17. The apparatus according to claim 16, wherein a user of a user group performs at least one of: accesses the records and assertions stored in a central repository (530), and is notified when two conflicting assertions are made about one record.
18. A method for reconciling medical patient records comprising: inputting (510) a patient record; retrieving a plurality of patient records (550) from a collection of stored patient records (530); comparing the input patient record (540) with the retrieved patient records; deriving a likelihood ratio (555) from each pair of compared records; assigning a reject assertion (578) in response to the likelihood ratio falling below a reject threshold level (572); assigning an accept assertion (576) in response to the likelihood ratio falling above an accept threshold level (570); placing the record on an exception list (574) if the likelihood ratio falls between the accept (570) threshold and the reject (572) threshold.
19. The method according to claim 18, where the records placed on an exception list are manually reviewed at one or several sites and assigned either an accept or reject assertion.
20. The method according to claim 19, where the accept and reject assertions are site-specific and are preserved in a list of assertions for each pair of records in the exception list.
 The present application relates to the art of data continuity. It
finds particular application to identifying individual patients and
patient medical records in order to communicate and share medical
information among different healthcare facilities and will be described
with particular reference thereto. However, it will also find use in
other types of data display applications in which data continuity is of
 Patients commonly receive medical care from multiple healthcare providers, many of which are geographically dispersed and located at multiple sites. Using multiple healthcare providers results in an individual patient receiving multiple patient identifiers, each patient identifier local to a specific healthcare provider. Patient data such as medical tests, histories, doctors' reports, medical images and other relevant medical information is spread across multiple healthcare provider sites. In order for a healthcare provider to retrieve patient data records stored among multiple healthcare provider sites, it is necessary to reconcile the multiple patient identifiers of the corresponding healthcare providers and to link the multiple patient identifiers together.
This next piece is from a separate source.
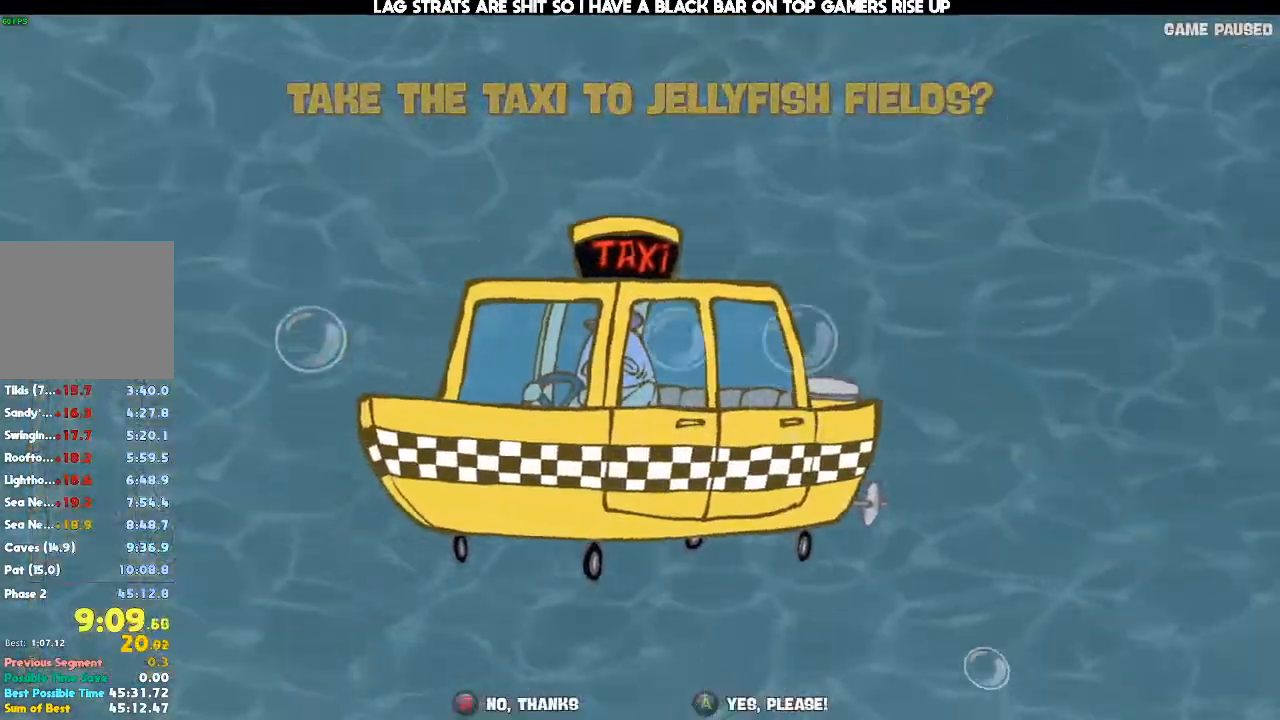
{"dt_ms": 500, "buttons": [], "left_stick": "center", "right_stick": "center", "events": [[133, "A", "up"], [167, "A", "down"], [300, "A", "up"]]}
 Patients do not always give their name consistently, e.g., with or without a middle initial, diminutive or full first name, with or without a name suffix such as Jr., married or maiden name, etc. Not only are addresses sometimes given inconsistently, but people also move. Patients in the same family may have similar names, similar addresses, and also similar medical information.
 There is currently a need for a system, a method, and a device that enables medical records to follow a patient as they travel between multiple healthcare providers.
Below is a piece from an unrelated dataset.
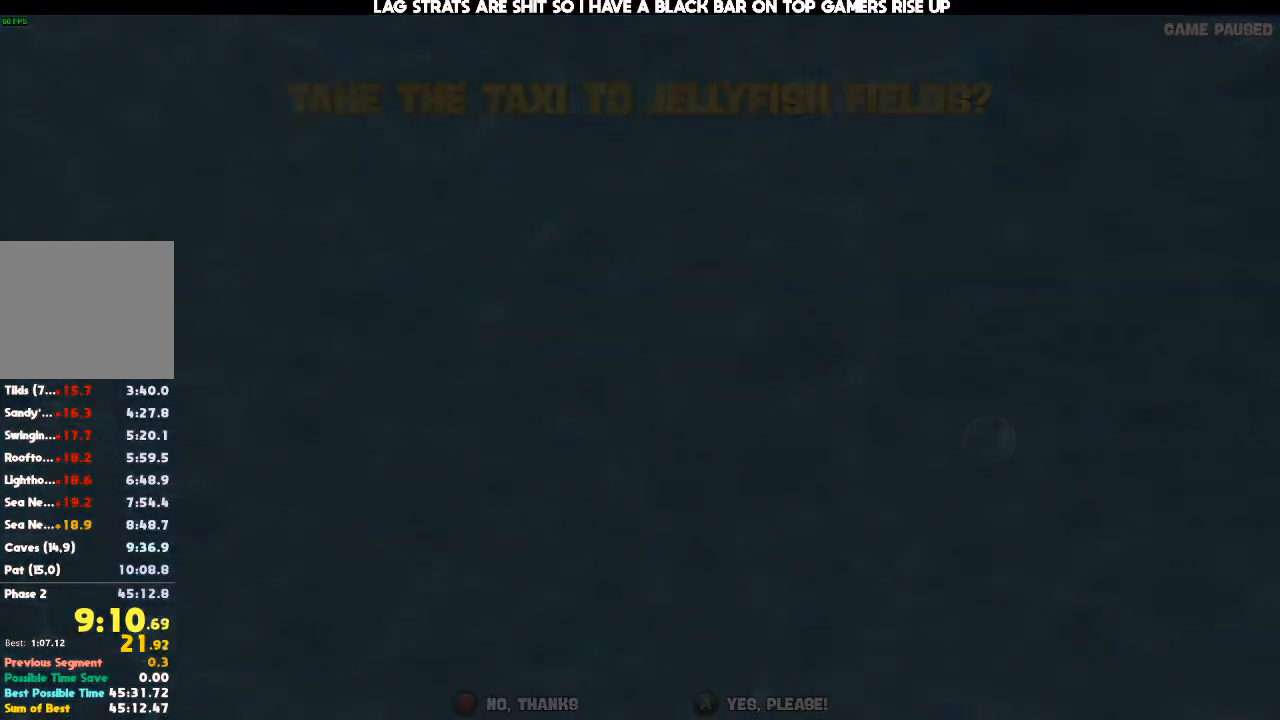
{"dt_ms": 500, "buttons": [], "left_stick": "center", "right_stick": "center", "events": []}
 The present application provides an improved method, system and apparatus which overcomes the above-referenced problems and others.
 In accordance with one aspect, a method is proposed of reconciling customer records, which comprises assigning a unique record number to a customer record, then retrieving demographic information for a customer record to match the demographic information against demographic information in a collection of records in other systems. This is used to find records that belong to the same customer, and then compare the customer record demographic information with at least one other record demographic information in the collection of records in at least one other system to derive a likelihood ratio for each compared record, then compares each likelihood ratio to a defined accept threshold and to a defined reject threshold and finally attaches an assertion for the compared customer records based on at least one likelihood ratio comparison.
 In accordance with another aspect, an apparatus is proposed for reconciling customer records which comprises input means for receiving an input customer record and accompanying demographic data, which uses a collection of customer records and accompanying demographic data. Also, a processing means is included for deriving a unique customer record number from the demographic data using a computational means for comparing at least one customer record demographic data of at least one customer record with other record demographic data in a collection of records in order to derive a likelihood ratio for each compared record. The computational then means compares each likelihood ratio to a defined accept threshold and to a defined reject threshold and performs one of either rejecting the at least one customer record if the likelihood ratio falls below a reject threshold; or accepting the at least one customer record if the likelihood ratio falls above an accept threshold; or identifying the at least one customer record for a manual review if the likelihood ratio falls between the accept threshold and the reject threshold. The means also records to a data storage medium whether the at least one customer record was rejected, accepted, or identified for manual review and recording whether an assertion is made by an institution concerning a pair of the customer records.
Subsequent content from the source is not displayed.